The Church Year

The Church Year
The church’s liturgical seasons offer a rhythm for Christian life, each with a symbolic color to reflect mood and meaning.  They offer us a way to slow down, mark time and experience the holy in our midst.

Advent, the four weeks leading to Christmas, is a season of waiting and preparing for Jesus’ birth or for Christ’s second coming when justice will prevail throughout the earth.  The color blue symbolizes hope.  We light 4 candles for the promises of hope, peace, joy, and love.

Christmas is not just one day but 12 days when we celebrate God’s coming to earth.  This is one of the most joyous seasons of the year. The color white symbolizes purity and holiness.

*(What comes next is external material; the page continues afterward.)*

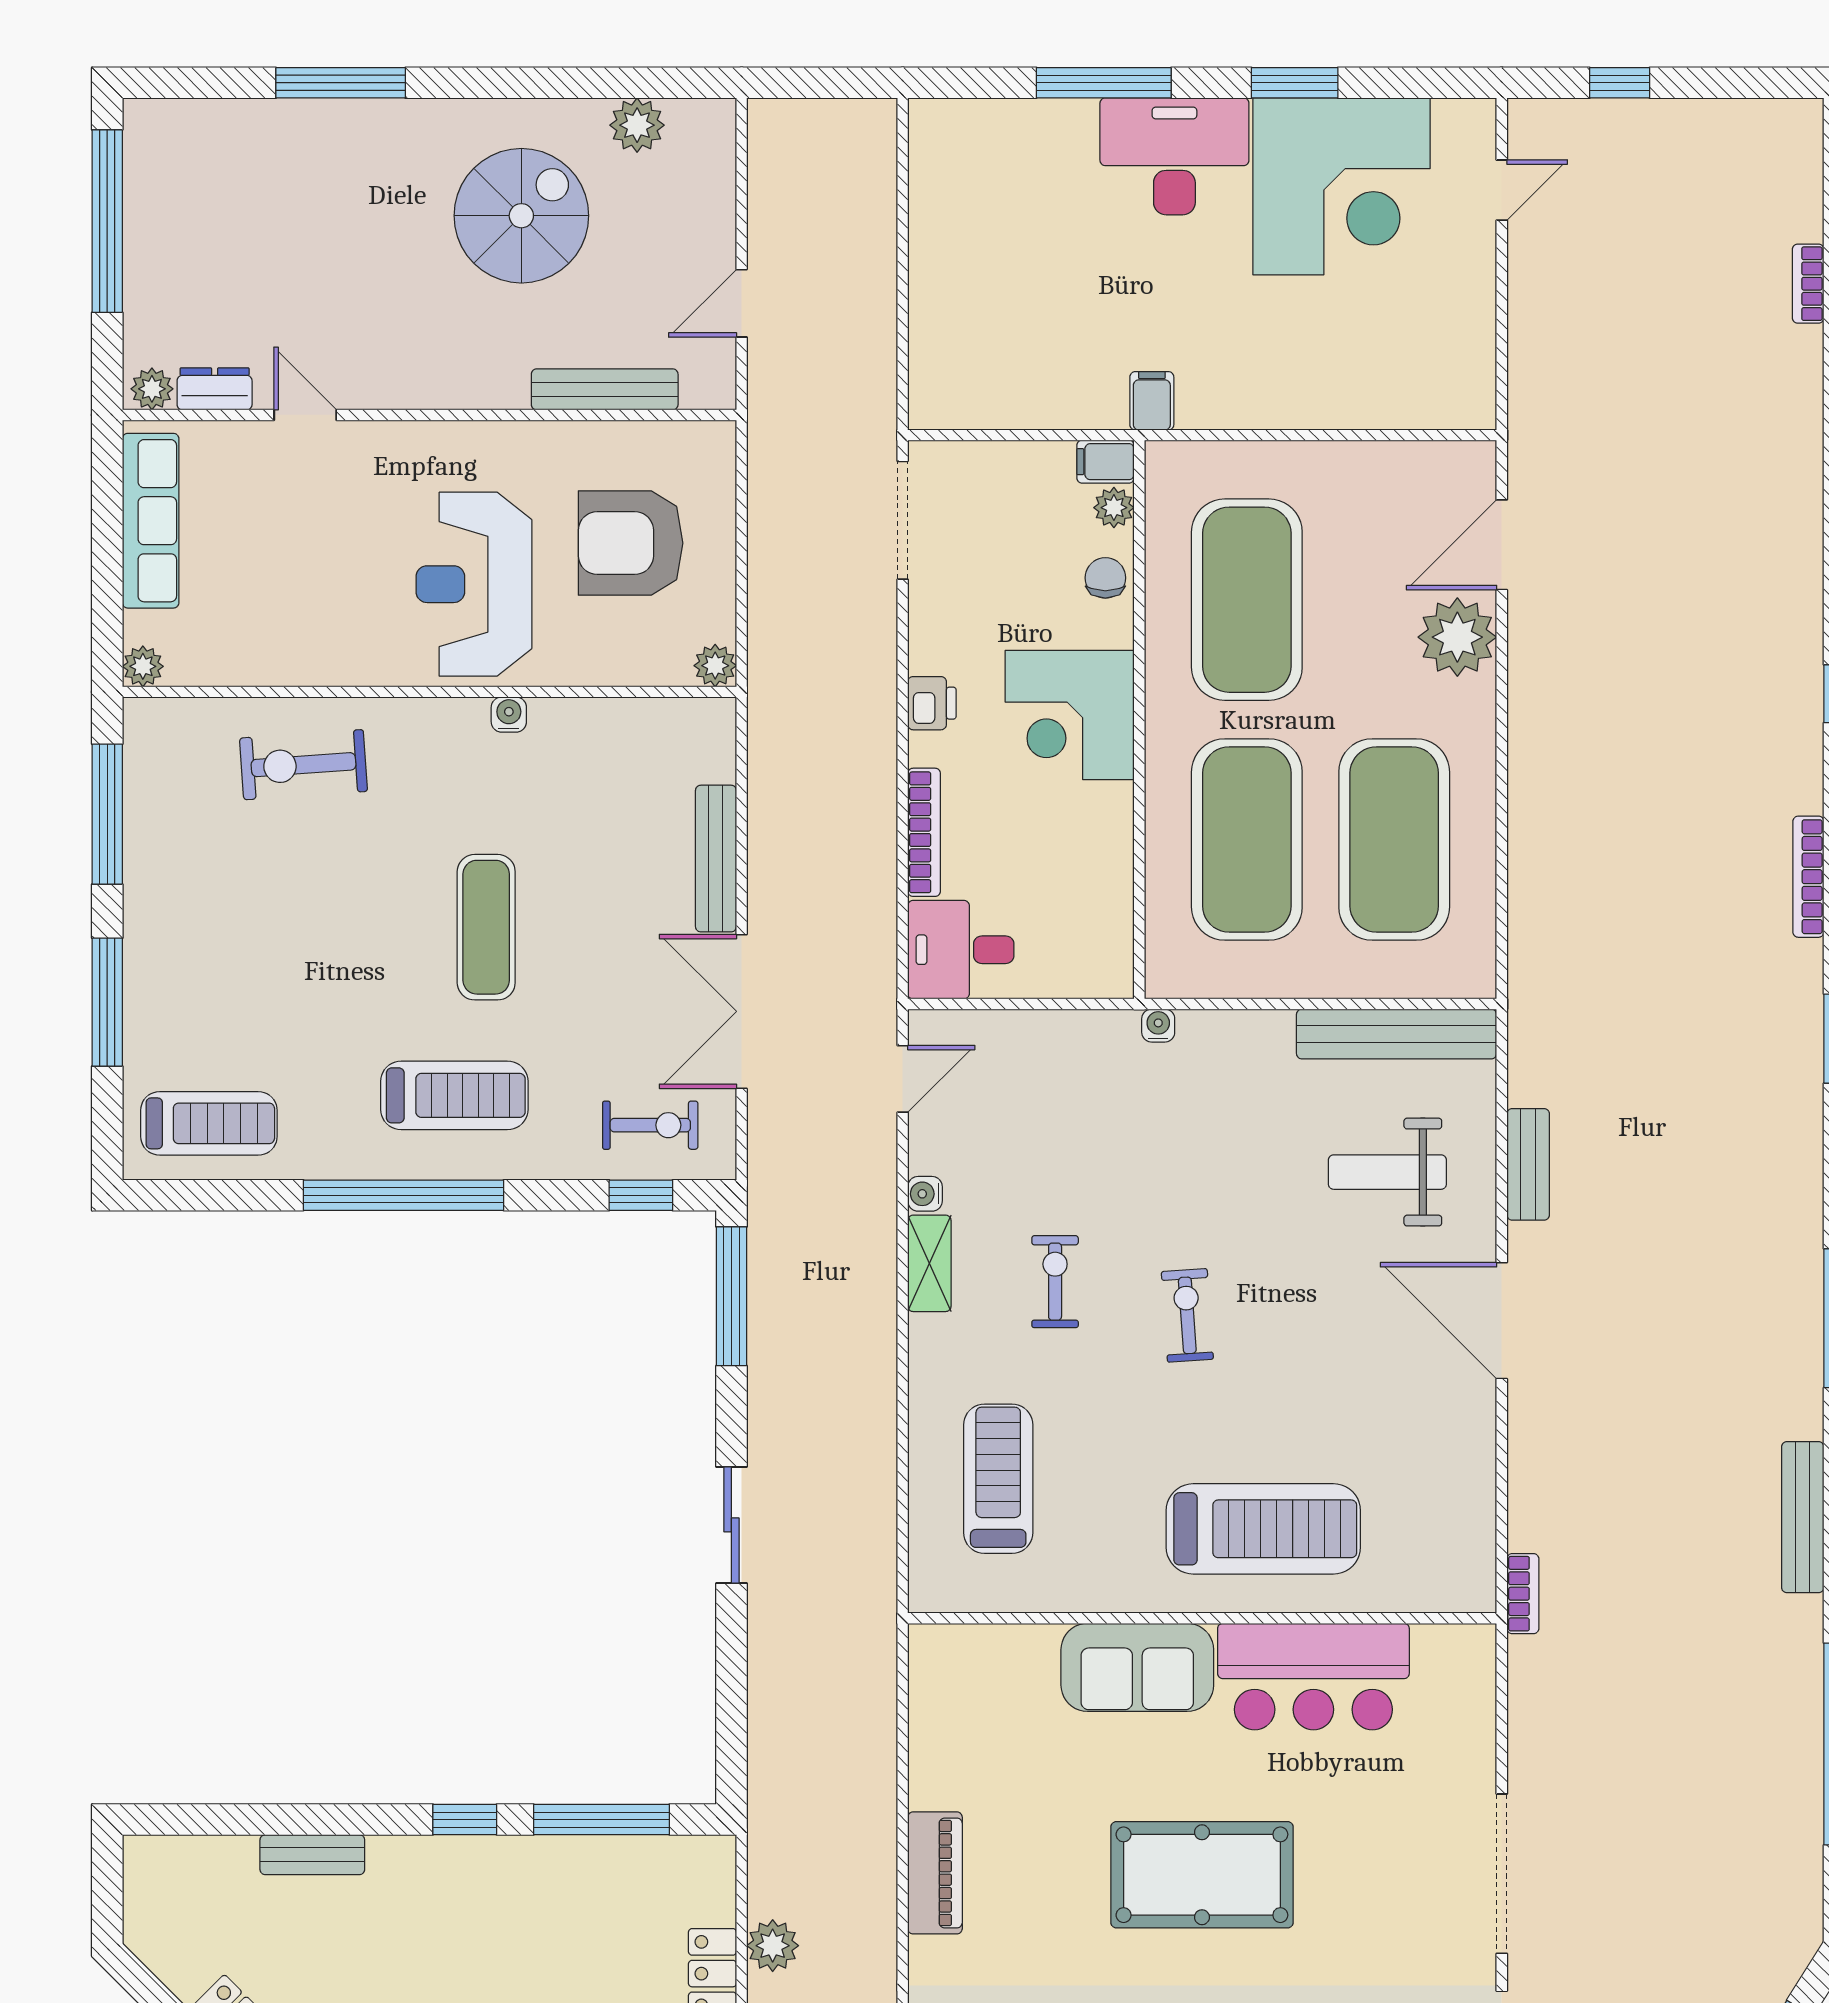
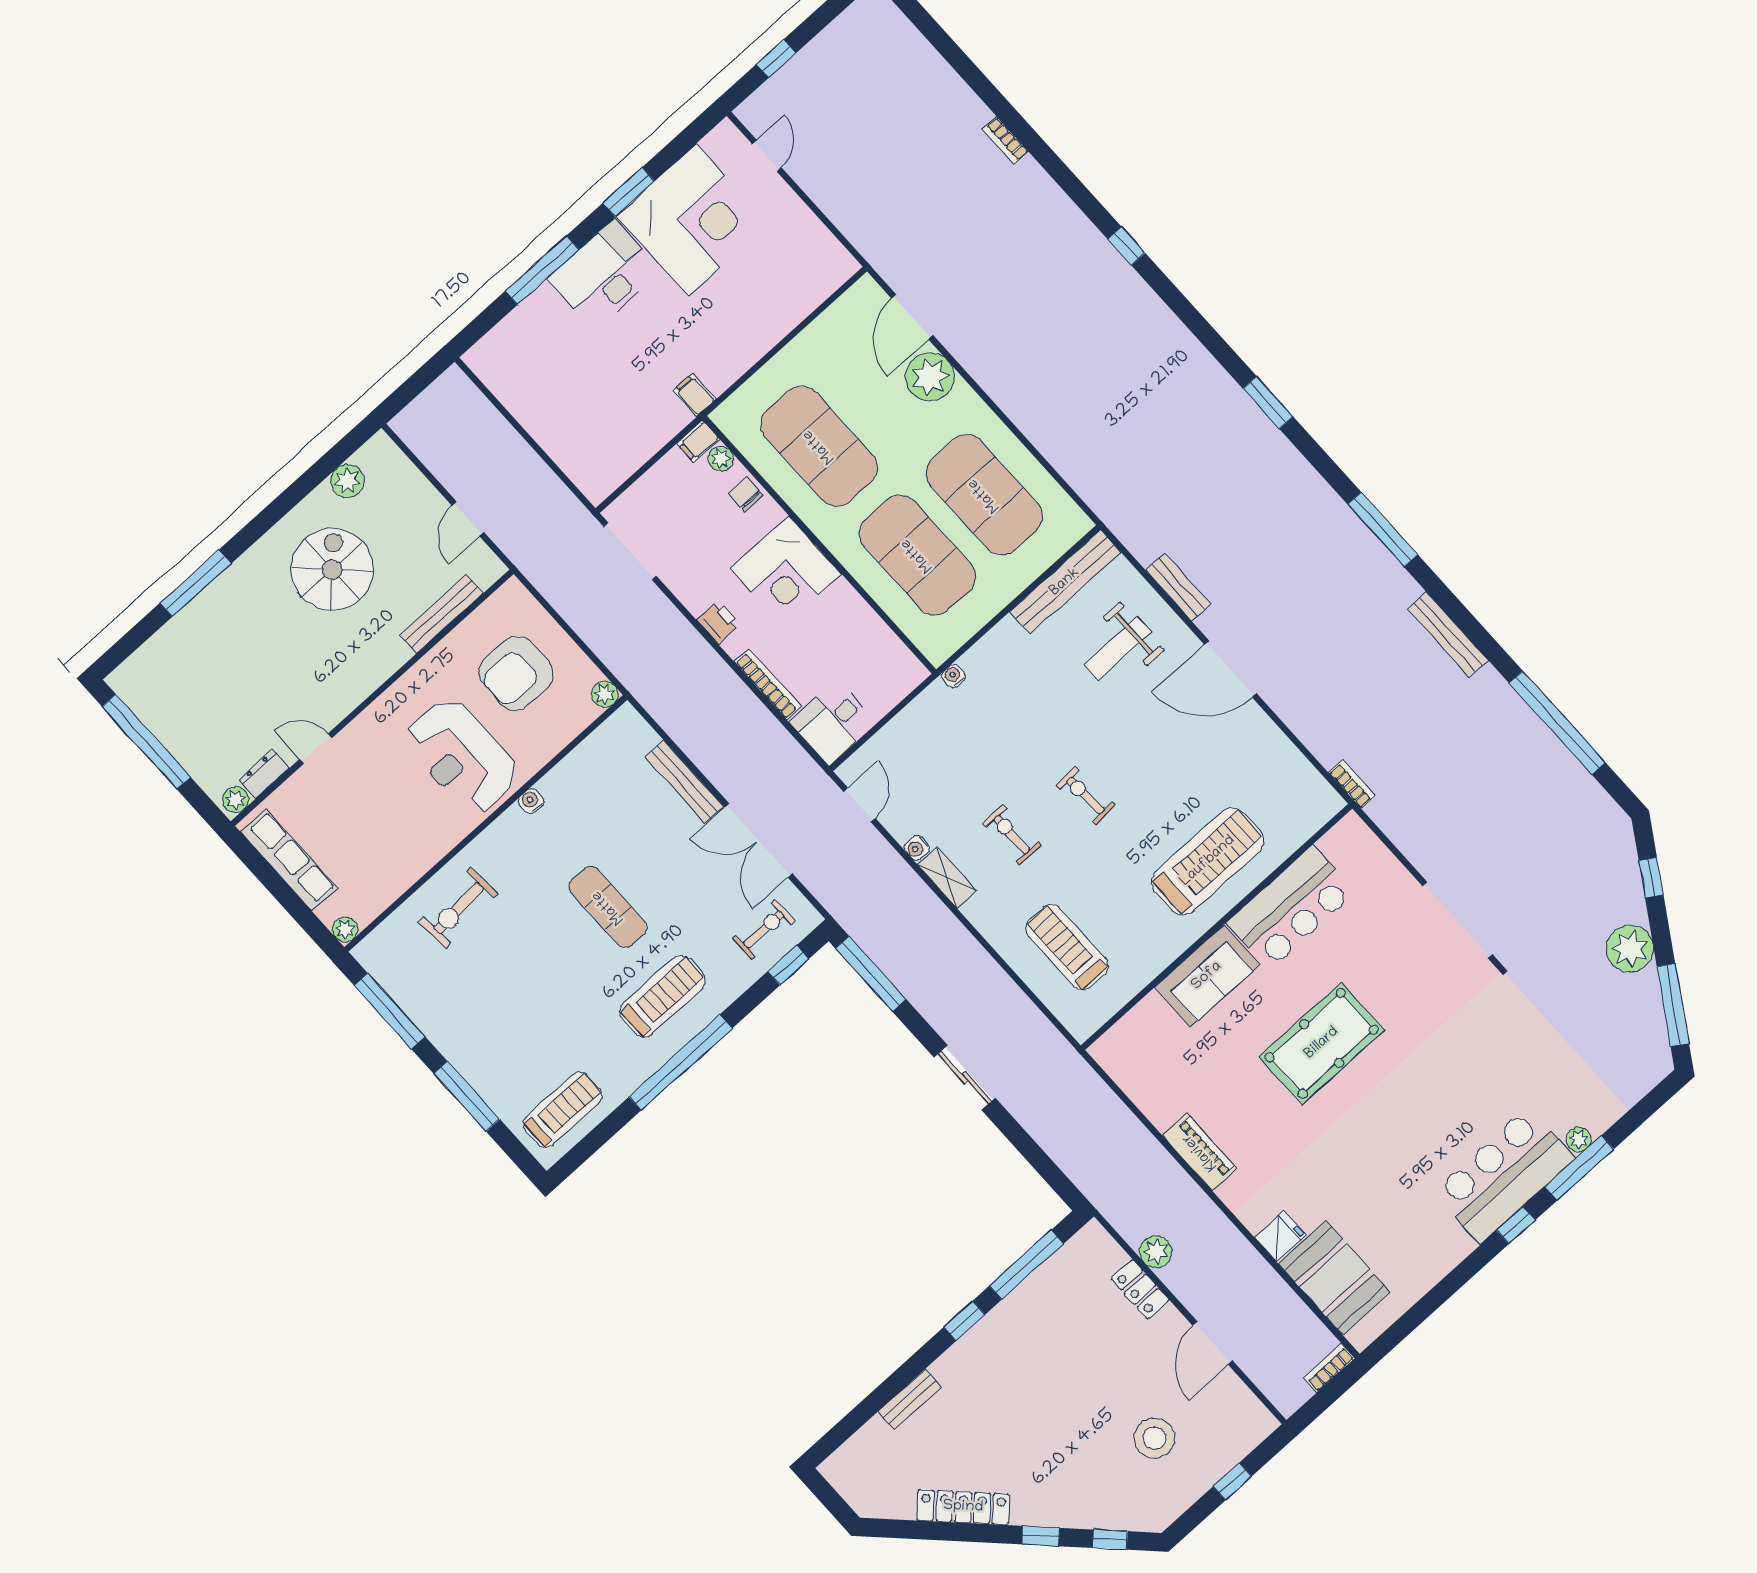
bookcase: (1808, 284) -> (1006, 140), moved
bookcase: (1808, 877) -> (1188, 342), removed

Epiphany begins by recalling the magi’s following the star to honor the newborn king born in a stable. The day is celebrated as Christmas through much of the world.  The season is one of  light as we unwrap the gift received at Christmas to discover just who this Christ child is. The color is white for the Epiphany feast and Christ’s baptism, then green for the season.

Lent, beginning with Ash Wednesday, is a time of self-examination as we seek to understand what it means to follow Christ.  It is meant to be a time of spiritual growth. The color violet symbolizes repentance- a turning around.  We kneel for communion during Lent to represent the penitential sense of the season.

Holy Week captures the immense drama of the Christian story.  Palm/Passion Sunday, Maundy Thursday, and Good Friday lead to the year’s most dramatic liturgy—the Easter Vigil on Saturday eve.

Easter follows, a 50-day season celebrating Christ’s resurrection. The color is white.

The feast of Pentecost marks the coming of the Holy Spirit to Jesus’ followers. The color red symbolizes the fire of the Spirit sending us forth to spread God’s love to the ends of the earth.

A long season of Ordinary Time follows, emphasizing growth in faith and service, symbolized by the color green. 

Season of Creation – we have begun with much of the worldwide church to celebrate in this ordinary growing time the season of creation remembering that as it says in Colossians:  “the hope promised by the gospel has been proclaimed to every creature under heaven.”

Holy Days- that do not fall on Sundays

The Feast of the Incarnation:  Christmas Eve
December 24th
3:00 p.m. family service
5:00 p.m. Service of Candlelight
10:00 p.m. Service of Candlelight

All with Holy Communion

The Feast of the Incarnation: Christmas Day
December 25 at 10:00 a.m.

The Epiphany of Our Lord– Sunday closest to January

The three magi arrive at the manger
Festival Procession of three kings and their gifts
Blessing of our homes

Ash Wednesday (Holy Communion with Imposition of Ashes), date varies, 12 noon and 6:00 p.m.

Maundy Thursday (Holy Eucharist), date varies, 7:00 p.m.

Foot washing, individual absolution, and Holy Communion

Maundy Thursday

 

Good Friday
Presentation of J.S. Bach, “St. John Passion” 7:00 p.m.

Walking Stations of the Cross inside 12:00 p.m.

Vigil of Easter
(Vigil and Eucharist), date varies 7:00 p.m.